To take a look at the previous posts of this thread, check: Part I, Part II and Part III.

Another point to keep in mind while targeting Q50+ in GMAT: don’t buy complex official solutions. Most GMAT questions can be solved in a few steps. The point is that sometimes it is hard to identify those “few steps” and we keep going round and round in circles for a while till we arrive at the answer. The way to hit 51 is to look for simple solutions for difficult questions. The best example of this would be question number 148 of Official Guide 12. The question is tough, no doubt about it but just because it is tough, don’t think that the solution needs to be tough too – you don’t have to live with the solution provided.

If, even after reading the solution a couple of times, you know that if you try the question again in a week, you won’t be able to solve it on your own, this means you need to review either the concept or the solution. If the given solution is too complex and you almost have to learn it up step by step, it means you need a better solution. The next step of the solution should be apparent to you – you should be able to solve it on your own within two minutes.

Also, even if one method looks good, try to find other ways of solving the question. Often, there are multiple good ways of solving a particular question.

Here is a question similar to question number 148 of OG12. Let me give a few good methods of solving it:

**Question**: If x, y, and k are positive numbers such that {x/(x+y)}*20 + {y/(x+y)}*40 = k, and if x < y, which of the following could be the value of k?

(A) 15

(B) 20

(C) 25

(D) 35

(E) 40

**Solution**: One solution you have in the OG. Three more are provided here:

**Method 2: Algebra**

Note the “could be” in the question. This means that k can take multiple values and one of them is provided here.

20*x/(x+y) + 40*y/(x+y) = k

20(x+2y)/(x+y) = k

20*{(x + y)/(x + y) + y/(x + y)} = k

20*{ 1 + y/(x + y)} = k

Now since y is greater than x, y/x+y will be more than 1/2 but definitely less than 1 (x and y are positive numbers).

So the value of k will lie in the range 20*{1 + 1/2} < k < 20*{1 + 1}

i.e. 30 < k < 40

Only option (D) falls in this range.

Answer (D)

**Method 3: Weighted Average**

Does this equation remind you of something: 20*x/(x+y) + 40*y/(x+y) = k?

If you are a weighted average fan like me, you will notice that this is just the weighted average formula applied:

Cavg = (C1*w1 + C2*w2)/(w1 + w2)

Where Cavg = k

C1 = 20

C2 = 40

w1 = x

w2 = y

k = (20*x + 40*y)/(x + y)

It might be hard to see this on your own but the point is that if you do see it, the return is very high.
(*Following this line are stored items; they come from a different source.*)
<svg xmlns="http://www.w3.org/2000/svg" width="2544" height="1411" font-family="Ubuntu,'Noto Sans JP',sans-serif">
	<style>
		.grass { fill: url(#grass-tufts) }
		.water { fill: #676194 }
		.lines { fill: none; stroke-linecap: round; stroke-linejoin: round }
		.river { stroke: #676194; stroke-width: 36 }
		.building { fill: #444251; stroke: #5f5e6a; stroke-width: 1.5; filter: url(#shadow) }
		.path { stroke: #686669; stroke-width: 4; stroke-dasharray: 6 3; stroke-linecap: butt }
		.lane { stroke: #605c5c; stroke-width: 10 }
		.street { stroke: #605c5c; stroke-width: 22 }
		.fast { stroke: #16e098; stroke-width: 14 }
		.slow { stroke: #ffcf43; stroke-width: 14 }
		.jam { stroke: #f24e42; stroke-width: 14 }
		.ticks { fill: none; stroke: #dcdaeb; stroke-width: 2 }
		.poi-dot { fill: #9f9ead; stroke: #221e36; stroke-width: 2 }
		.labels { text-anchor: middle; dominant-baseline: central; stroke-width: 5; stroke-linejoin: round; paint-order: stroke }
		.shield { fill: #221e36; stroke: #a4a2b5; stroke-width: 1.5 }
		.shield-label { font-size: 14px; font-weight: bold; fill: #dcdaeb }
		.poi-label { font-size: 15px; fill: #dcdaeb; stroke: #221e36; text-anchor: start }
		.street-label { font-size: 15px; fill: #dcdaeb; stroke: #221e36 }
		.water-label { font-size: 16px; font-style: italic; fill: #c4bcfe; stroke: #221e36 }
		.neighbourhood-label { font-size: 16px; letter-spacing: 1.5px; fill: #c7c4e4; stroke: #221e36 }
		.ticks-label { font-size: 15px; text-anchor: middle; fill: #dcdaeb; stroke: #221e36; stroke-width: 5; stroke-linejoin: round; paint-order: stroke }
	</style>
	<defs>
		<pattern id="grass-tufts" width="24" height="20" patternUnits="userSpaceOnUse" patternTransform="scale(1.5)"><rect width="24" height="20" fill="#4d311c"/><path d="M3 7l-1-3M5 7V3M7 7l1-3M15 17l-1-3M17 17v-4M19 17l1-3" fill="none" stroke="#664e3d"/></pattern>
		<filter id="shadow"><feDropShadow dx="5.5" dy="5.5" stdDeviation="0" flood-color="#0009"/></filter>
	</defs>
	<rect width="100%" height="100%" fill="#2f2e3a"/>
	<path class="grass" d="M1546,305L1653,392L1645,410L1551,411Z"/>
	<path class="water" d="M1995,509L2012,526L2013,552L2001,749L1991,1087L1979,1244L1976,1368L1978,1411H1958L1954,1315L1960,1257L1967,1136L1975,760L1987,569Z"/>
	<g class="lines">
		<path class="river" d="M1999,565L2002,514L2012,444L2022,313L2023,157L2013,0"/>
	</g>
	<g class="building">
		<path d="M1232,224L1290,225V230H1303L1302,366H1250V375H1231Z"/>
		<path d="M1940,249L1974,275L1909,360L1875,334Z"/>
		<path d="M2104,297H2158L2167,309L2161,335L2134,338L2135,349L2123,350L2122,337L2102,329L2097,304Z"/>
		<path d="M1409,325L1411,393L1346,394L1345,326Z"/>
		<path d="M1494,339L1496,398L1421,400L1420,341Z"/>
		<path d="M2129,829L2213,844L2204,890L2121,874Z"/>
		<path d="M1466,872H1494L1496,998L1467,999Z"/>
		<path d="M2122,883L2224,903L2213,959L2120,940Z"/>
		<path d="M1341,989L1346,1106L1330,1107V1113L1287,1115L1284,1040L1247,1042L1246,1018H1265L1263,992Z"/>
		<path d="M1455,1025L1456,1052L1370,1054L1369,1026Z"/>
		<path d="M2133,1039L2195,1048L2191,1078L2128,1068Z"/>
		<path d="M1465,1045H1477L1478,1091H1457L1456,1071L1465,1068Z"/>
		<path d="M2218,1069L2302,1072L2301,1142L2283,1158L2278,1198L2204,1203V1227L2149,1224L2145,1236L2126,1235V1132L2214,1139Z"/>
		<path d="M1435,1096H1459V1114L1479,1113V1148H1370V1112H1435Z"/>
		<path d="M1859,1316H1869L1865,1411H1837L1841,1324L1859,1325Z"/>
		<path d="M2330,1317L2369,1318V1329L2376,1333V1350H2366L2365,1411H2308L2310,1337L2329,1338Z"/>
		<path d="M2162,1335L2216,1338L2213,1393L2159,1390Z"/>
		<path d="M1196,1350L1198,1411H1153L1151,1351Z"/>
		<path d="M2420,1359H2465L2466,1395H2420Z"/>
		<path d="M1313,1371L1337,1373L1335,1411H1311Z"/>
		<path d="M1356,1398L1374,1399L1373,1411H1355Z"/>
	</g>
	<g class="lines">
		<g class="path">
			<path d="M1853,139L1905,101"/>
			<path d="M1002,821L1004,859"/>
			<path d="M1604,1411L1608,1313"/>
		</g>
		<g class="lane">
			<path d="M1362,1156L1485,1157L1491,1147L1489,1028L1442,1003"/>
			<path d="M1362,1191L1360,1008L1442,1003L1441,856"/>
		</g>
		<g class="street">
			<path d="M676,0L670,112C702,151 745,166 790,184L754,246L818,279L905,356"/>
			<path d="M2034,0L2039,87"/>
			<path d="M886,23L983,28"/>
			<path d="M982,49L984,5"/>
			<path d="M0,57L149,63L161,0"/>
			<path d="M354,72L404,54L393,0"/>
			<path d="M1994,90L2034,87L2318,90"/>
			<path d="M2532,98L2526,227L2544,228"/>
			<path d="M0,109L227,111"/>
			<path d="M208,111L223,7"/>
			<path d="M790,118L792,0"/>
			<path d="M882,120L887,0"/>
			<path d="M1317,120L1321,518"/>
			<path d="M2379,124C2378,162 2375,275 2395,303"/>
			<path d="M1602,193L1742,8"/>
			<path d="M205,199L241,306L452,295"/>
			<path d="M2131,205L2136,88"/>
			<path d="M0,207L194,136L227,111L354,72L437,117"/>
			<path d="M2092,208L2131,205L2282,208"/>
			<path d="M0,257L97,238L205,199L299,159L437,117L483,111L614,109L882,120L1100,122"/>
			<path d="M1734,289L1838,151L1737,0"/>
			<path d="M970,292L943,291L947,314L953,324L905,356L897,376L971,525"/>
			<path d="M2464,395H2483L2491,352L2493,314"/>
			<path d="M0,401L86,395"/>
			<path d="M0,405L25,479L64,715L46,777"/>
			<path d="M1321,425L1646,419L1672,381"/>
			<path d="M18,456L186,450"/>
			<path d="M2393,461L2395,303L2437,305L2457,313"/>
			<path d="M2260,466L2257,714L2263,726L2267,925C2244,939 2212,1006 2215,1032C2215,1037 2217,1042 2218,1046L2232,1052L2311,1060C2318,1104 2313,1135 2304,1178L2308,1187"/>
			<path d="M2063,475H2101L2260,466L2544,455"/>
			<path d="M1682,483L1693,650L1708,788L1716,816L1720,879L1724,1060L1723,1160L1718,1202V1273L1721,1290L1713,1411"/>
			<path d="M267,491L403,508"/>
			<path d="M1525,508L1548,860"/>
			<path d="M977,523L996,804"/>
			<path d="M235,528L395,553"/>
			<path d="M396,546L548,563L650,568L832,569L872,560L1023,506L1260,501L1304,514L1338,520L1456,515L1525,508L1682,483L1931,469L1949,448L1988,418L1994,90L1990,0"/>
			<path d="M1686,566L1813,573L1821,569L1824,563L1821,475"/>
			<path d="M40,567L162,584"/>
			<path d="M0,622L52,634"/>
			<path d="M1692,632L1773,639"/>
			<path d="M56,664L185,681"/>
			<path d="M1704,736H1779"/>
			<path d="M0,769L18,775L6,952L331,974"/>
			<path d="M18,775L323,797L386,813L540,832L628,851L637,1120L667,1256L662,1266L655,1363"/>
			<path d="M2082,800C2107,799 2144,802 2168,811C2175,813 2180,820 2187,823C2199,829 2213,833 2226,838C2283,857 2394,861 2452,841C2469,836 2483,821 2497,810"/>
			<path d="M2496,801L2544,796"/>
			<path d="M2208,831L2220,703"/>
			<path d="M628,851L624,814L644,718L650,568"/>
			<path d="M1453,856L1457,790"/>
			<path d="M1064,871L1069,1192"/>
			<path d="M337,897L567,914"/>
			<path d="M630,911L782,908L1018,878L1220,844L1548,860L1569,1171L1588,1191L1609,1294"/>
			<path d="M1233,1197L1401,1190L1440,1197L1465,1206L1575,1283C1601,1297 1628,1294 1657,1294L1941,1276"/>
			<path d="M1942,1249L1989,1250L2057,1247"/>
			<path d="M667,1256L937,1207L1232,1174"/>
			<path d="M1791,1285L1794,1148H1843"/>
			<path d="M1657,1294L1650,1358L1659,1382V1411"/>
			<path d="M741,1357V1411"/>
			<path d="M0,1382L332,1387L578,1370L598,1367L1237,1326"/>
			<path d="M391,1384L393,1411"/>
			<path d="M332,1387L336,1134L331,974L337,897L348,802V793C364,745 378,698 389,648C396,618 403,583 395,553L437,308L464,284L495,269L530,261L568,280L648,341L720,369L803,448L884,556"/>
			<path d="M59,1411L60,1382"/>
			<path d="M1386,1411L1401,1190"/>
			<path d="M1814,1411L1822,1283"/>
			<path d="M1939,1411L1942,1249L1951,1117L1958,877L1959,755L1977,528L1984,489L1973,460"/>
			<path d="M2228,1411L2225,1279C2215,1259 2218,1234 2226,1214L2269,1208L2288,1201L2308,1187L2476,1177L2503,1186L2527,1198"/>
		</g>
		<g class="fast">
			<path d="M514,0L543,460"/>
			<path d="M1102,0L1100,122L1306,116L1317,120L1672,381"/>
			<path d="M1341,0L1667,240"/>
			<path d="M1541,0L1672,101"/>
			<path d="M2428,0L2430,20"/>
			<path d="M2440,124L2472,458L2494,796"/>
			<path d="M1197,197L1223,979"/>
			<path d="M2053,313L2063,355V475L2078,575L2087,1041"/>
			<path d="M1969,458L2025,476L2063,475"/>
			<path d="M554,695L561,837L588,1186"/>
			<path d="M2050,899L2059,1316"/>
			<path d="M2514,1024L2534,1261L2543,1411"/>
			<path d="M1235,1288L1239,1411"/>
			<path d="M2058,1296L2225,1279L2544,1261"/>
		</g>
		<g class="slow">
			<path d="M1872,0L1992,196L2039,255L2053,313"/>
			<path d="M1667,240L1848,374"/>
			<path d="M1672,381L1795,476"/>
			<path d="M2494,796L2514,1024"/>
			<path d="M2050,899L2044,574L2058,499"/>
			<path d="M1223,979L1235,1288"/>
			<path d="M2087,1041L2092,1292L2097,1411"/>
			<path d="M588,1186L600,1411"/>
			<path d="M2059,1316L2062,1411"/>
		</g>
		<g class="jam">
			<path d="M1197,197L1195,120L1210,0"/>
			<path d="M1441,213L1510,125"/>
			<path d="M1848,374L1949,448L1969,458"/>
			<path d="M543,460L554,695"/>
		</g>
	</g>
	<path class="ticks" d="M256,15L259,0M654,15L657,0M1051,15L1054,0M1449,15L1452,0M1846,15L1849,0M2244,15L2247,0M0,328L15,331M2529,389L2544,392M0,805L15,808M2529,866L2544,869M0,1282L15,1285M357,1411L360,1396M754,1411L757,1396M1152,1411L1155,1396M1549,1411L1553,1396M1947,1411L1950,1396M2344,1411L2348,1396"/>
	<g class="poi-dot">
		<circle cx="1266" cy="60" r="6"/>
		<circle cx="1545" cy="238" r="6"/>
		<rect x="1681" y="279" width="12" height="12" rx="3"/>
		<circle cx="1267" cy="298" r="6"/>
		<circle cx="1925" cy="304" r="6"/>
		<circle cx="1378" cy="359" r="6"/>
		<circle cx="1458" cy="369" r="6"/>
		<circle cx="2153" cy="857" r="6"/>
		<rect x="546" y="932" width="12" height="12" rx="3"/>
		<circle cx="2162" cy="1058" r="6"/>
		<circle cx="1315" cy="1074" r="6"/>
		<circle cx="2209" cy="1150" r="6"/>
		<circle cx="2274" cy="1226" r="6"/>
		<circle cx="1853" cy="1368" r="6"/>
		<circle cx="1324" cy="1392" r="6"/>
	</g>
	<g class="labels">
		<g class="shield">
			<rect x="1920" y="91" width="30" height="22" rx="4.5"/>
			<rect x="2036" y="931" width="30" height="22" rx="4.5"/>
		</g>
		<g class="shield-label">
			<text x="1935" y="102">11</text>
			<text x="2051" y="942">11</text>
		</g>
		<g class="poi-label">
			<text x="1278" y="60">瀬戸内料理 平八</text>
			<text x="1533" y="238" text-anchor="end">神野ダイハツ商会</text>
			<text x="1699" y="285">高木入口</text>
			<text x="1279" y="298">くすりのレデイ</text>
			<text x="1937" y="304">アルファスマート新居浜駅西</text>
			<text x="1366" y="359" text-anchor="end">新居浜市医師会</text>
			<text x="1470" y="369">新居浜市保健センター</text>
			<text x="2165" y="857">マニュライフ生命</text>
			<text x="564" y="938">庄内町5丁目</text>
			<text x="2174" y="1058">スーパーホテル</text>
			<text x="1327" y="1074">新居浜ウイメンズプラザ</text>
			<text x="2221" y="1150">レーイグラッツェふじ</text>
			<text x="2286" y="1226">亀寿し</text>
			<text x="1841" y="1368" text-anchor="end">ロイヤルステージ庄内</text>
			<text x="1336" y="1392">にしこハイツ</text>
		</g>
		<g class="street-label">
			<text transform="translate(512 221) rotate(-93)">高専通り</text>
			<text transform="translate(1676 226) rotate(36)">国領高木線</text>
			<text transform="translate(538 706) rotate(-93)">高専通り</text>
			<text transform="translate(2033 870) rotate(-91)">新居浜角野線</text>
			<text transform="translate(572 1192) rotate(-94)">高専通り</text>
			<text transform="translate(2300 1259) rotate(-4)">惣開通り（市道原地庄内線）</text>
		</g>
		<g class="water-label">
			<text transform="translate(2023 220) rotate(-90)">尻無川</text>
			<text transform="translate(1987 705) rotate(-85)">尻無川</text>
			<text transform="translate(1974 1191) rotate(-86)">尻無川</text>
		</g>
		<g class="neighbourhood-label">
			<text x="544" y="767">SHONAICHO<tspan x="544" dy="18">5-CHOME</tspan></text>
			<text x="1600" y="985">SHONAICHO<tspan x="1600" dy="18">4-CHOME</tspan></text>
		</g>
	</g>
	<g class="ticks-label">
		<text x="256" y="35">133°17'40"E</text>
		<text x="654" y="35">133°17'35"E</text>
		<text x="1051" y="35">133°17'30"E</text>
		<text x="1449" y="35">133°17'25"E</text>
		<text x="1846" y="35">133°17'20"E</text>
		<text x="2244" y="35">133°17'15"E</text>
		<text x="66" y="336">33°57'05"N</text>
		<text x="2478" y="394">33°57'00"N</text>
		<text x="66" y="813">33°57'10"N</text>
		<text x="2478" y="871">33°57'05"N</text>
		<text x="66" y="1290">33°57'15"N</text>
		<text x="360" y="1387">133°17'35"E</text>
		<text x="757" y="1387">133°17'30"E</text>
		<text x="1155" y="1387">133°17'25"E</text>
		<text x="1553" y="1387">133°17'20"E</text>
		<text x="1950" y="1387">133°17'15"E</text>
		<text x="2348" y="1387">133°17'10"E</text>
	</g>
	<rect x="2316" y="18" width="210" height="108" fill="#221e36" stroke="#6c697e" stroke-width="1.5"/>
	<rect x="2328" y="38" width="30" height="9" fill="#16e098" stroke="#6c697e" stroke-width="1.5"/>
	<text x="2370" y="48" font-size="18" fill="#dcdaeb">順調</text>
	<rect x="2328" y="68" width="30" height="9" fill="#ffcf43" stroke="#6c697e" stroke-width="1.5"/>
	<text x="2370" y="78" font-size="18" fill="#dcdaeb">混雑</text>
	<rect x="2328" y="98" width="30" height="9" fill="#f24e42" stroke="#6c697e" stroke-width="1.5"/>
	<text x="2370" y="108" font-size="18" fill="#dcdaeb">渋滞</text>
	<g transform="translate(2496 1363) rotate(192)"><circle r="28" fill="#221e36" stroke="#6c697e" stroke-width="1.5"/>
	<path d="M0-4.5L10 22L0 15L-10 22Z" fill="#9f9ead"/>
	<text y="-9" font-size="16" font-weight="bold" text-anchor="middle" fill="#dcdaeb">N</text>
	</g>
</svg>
We know that the average of two quantities will lie in between them. So k must lie between 20 and 40. Also, we are given that x is less than y i.e. weight given to 20 is less than the weight given to 40. So the weighted average will lie toward 40. Between 30 and 40, there is only option (D)

Hence, answer (D).

**Method 4: Plugging Numbers**

Now, what if neither of the above given methods work for you during the test and your mind goes blank? Then you can pick some numbers to get an idea of the kind of values you will get. This is absolute brute force and may not always work out but it will give you a fighting chance of getting the correct answer.

20*x/(x+y) + 40*y/(x+y) = k

– Say, x = 1, y = 3 (x and y are positive numbers and x < y)

Then 20*1/(1+3) + 40*3/(1+3) = k = 35

– Say, x = 2, y = 3 (when you assume numbers, assume those which make the denominator a factor of 20 and 40 for ease of calculations. So assume numbers such that x+y is 4 or 5 or 10 etc)

Then 20*2/(2+3) + 40*3/(2+3) = k = 32

– Say, x = 1, y = 4

Then 20*1/(1+4) + 40*4/(1+4) = k = 36

Even if you do not get 35, note that the other values of k lie in the 30s. So your best bet would be to mark answer as (D).

Hope you see that there are many different ways of solving a given question, so you don’t usually require complex solutions. Practice on!

*Karishma, a Computer Engineer with a keen interest in alternative Mathematical approaches, has mentored students in the continents of Asia, Europe and North America. She teaches the **GMAT** for Veritas Prep and regularly participates in content development projects such as this blog!*

Nice. In a blinding hurry to solve the problem, I missed the weighted avg approach which should be the best choice. I was thinking number line instead under two extreme conditions – If x is almost the same as y, then we get 30 as the lower end and if y is significantly larger than x, we can ignore x/(x+y) and just consider y/(x+y) which will be almost 1, thereby resulting in the upper end just less than 40. Hence 35 fits the bill.

Perfect! Note that weighted average is just another name for what you did. You allotted weight to y relative to x – ‘almost equal to x’ and ‘much larger than x’ and then found the range for k.

I would say that it’s even better than actually arriving at the weighted average method since this means that even if the question were worded differently and the weighted average method weren’t applicable as cleanly as here, still you would have found a way!

Yes, you’re right. Now that I mulled over it a tad more, the ‘x almost equal to y’, is akin to a 1:1 weighted split, which would result in a mean value of 30. The rest, as you say, follows from the fact that x30 and we have 35. No calculations needed!

Some formatting issue with the less than symbol. the x30 should read x ‘less than’ 30.

Sorry, meant, x ‘less than’ y.

Questions that appear difficult in first glance are really simple upon analysis. Visual thinking is a great tool in interpreting problems on weighted average.

Hi,

If we’re required to find the weighted average of a list {a,b,c} with corresponding weights {x,y,z}, can we find the weighted average of a,b using x,y and then use this intermediate result say ‘r’ with weight (x+y)/2 and c with weight z to finish the computation?

Thanks.

By using the weight as (x+y)/2, you are reducing the weight of the result ‘r’ as compared with the weight of z.

r is the number that could replace all a and all b and the total weight of r is (x+y).

Try to figure out what weighted average you get using your method in terms of variables. You know that the weighted average in case of 3 weights should come out to be (xa + yb + zc)/(x + y + z)

Thanks. And yes, you’re right – indeed, the intermediate weight is x+y. Confirmed this via algebra.